■ AVAILABLE RECORDS
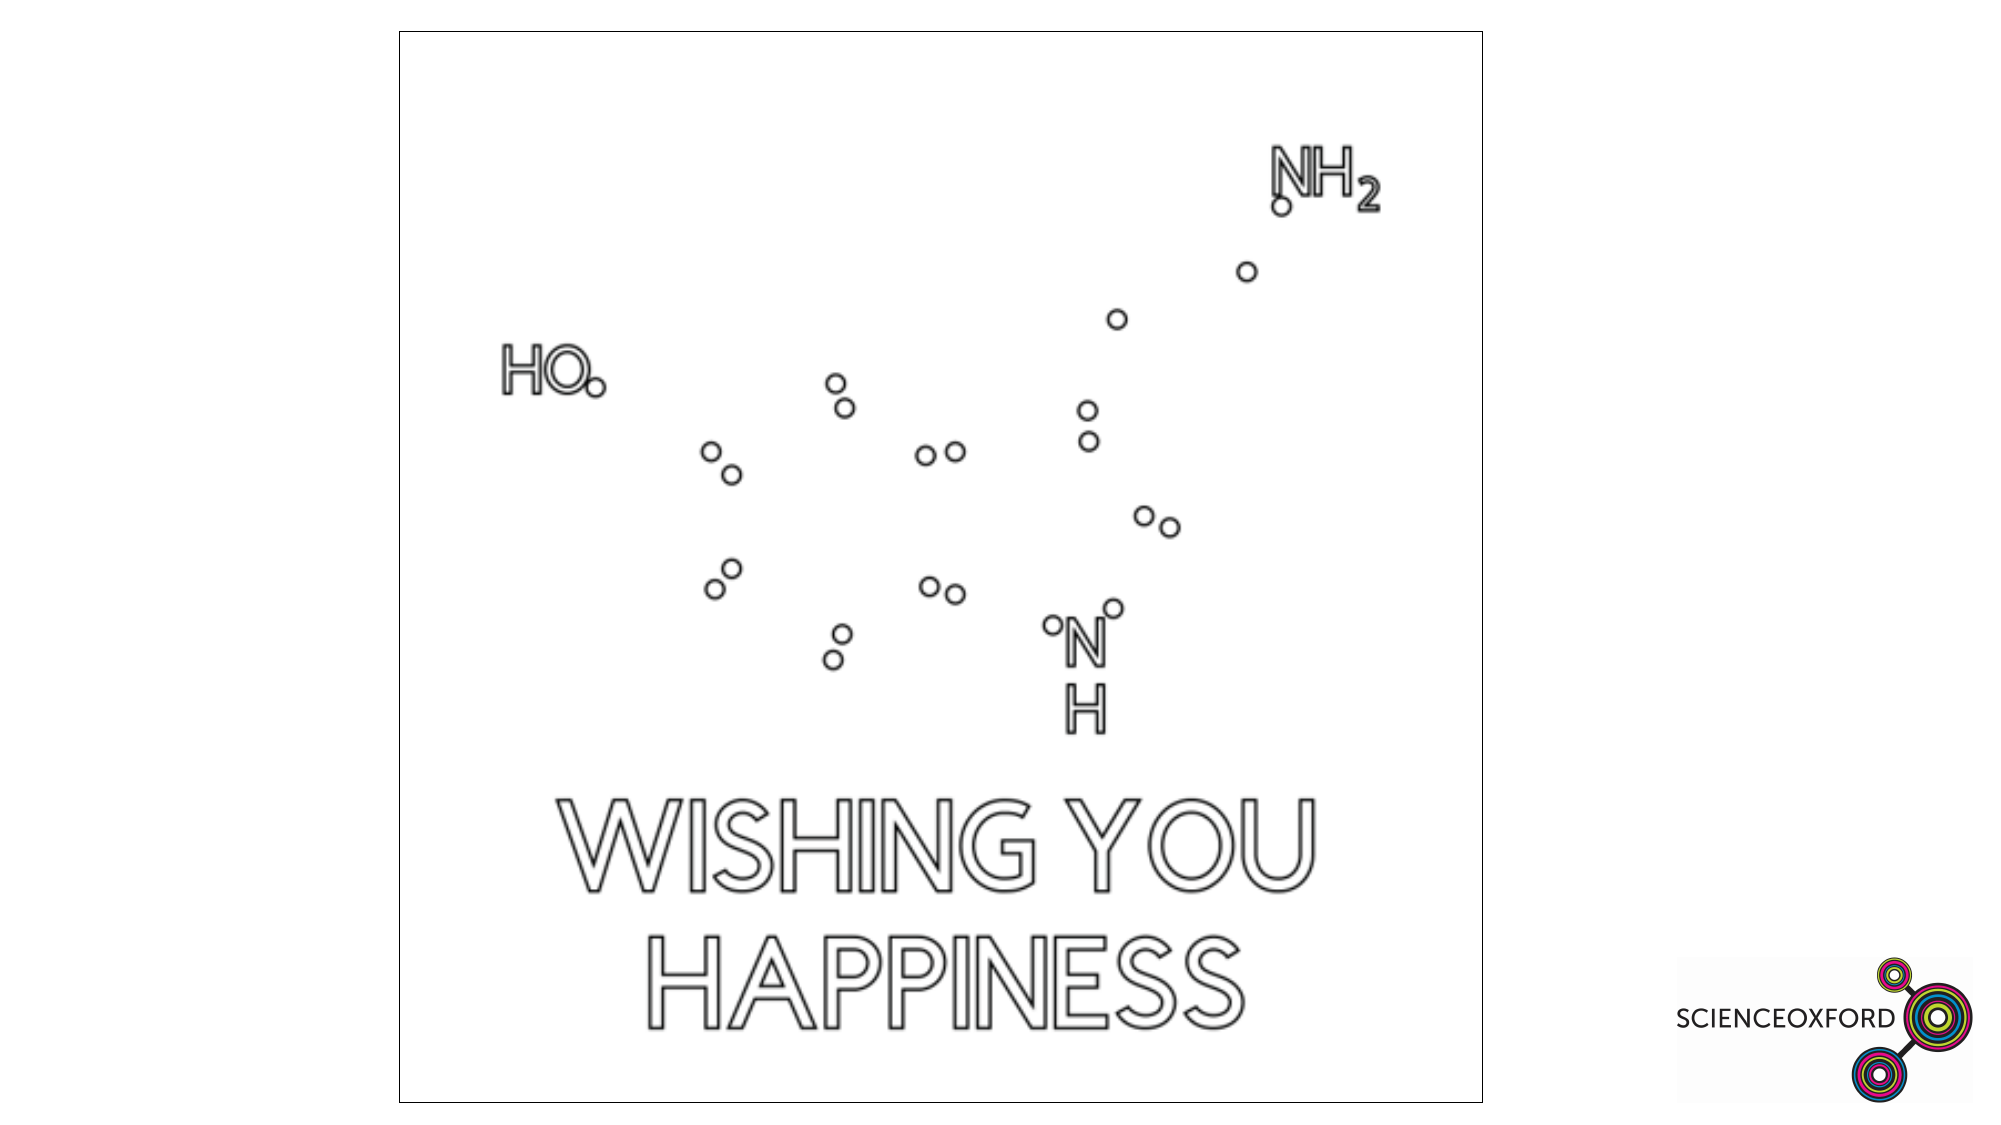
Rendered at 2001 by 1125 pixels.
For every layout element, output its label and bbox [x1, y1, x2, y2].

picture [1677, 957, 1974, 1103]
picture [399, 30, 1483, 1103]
---
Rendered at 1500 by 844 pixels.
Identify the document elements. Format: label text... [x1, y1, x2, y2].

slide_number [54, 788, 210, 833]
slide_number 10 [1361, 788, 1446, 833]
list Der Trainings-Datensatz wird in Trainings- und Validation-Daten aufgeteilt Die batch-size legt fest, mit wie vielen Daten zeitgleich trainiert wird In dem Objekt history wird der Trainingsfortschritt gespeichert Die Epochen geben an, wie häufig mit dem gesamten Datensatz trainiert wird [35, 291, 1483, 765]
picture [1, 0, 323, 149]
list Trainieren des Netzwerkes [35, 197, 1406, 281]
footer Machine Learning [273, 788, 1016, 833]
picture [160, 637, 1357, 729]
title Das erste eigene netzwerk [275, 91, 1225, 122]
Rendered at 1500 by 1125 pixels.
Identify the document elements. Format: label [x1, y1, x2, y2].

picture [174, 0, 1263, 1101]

■ ASSIGNMENT
Make a copy of each line in the records above that has the word "Rendered".

■ EXERCISE SOLUTION
Rendered at 2001 by 1125 pixels.
Rendered at 1500 by 844 pixels.
Rendered at 1500 by 1125 pixels.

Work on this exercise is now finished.